Jane Austen Experience: Ladies & Gentlemen Behaving Badly

Snidely Whiplash: he is evil.

Did Jane Austen write evil characters?

While working on Caroline Bingley, I’ve asked myself this repeatedly, and I’ve already opined about Caroline’s nature here. In many sequels, Caroline seems to be characterized as evil, but was this what Jane Austen intended? Did she intend any of her antagonists to be villains? She didn’t write ax murderers, child molesters, or dog kickers, after all. Certainly, the antagonists got in the way of our hero and heroine, but were they evil? Or were they products of Regency society and its limitations?

  • Caroline Bingley: She wanted Mr. Darcy for herself, and she wanted to conceal her originals in trade. She was snotty and snide, and much like the heroine Emma, she did not bother to hide her opinions of others whom she believed to be beneath her status. But was she evil? No, she was responding as polite society taught her: with gossip and condescension.
  • Mr. Darcy: An antagonist? Sure. He was the originator of the plan to separate Charles and Jane. He stepped between our hero and heroine, but he soon saw his error and repented. Evil? No way.
  • Wickham: he was a dissolute manipulator, and probably closest to a true villain in P&P. But consider the limitations placed on him. He grew up in the splendor of Pemberley almost as a son, but as an adult, his only options were to join the military, join the church, or practice law. Or he could marry well. If one were raised in luxury without a care in the world, it would be awfully tempting to take the easy way out. Still, his limitations do not excuse his lazy behavior, but they do explain it.
  • Mr. Frank Churchill was an antagonist in Emma. He was the crux of almost all the problems in the book, but was he evil? No, he was a lot like Wickham. He responded to the limitations placed on him by his aunt, but he did not always make wise choices.
  • Mr. Elliot in Persuasion was creepy, but again, not evil. As with all Regency people, he too was preoccupied with money and status, and as a lazy person, he also took the easiest course: marriage to Anne for money while conducting affairs for love. Was his decision moral? Nope. Was it evil? I’ll leave that to you to decide.
  • Mr. Willoughby, Miss Steele…I could go on with the other antagonists, but you get the point. They weren’t cartoons. They were real people with real motivations and flaws.

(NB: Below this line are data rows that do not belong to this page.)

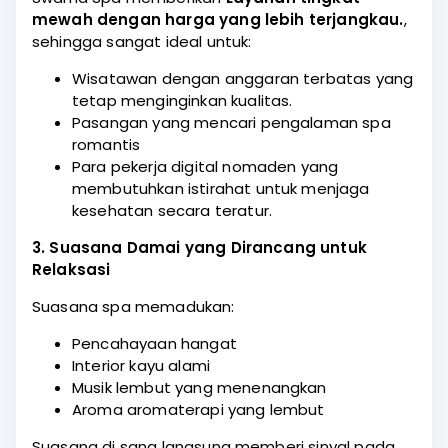
mewah dengan harga yang lebih terjangkau.
,
sehingga sangat ideal untuk:
Wisatawan dengan anggaran terbatas yang
tetap menginginkan kualitas.
Pasangan yang mencari pengalaman spa
romantis
Para pekerja digital nomaden yang
membutuhkan istirahat untuk menjaga
kesehatan secara teratur.
3. Suasana Damai yang Dirancang untuk
Relaksasi
Suasana spa memadukan:
Pencahayaan hangat
Interior kayu alami
Musik lembut yang menenangkan
Aroma aromaterapi yang lembut
Suasana di sana langsung memberi sinyal pada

One of the best aspects of Jane Austen’s writing was her characterization. There are no stock “bad guys” who thwarted heroes just to take pleasure in hurting them. Her antagonists were well-developed, and they had back-stories and motives of their own, and when you get right down to it, their motives greatly resembled those of all people in Regency society–the quest for money, security, and status. These characters just made poor choices about how to attain those things.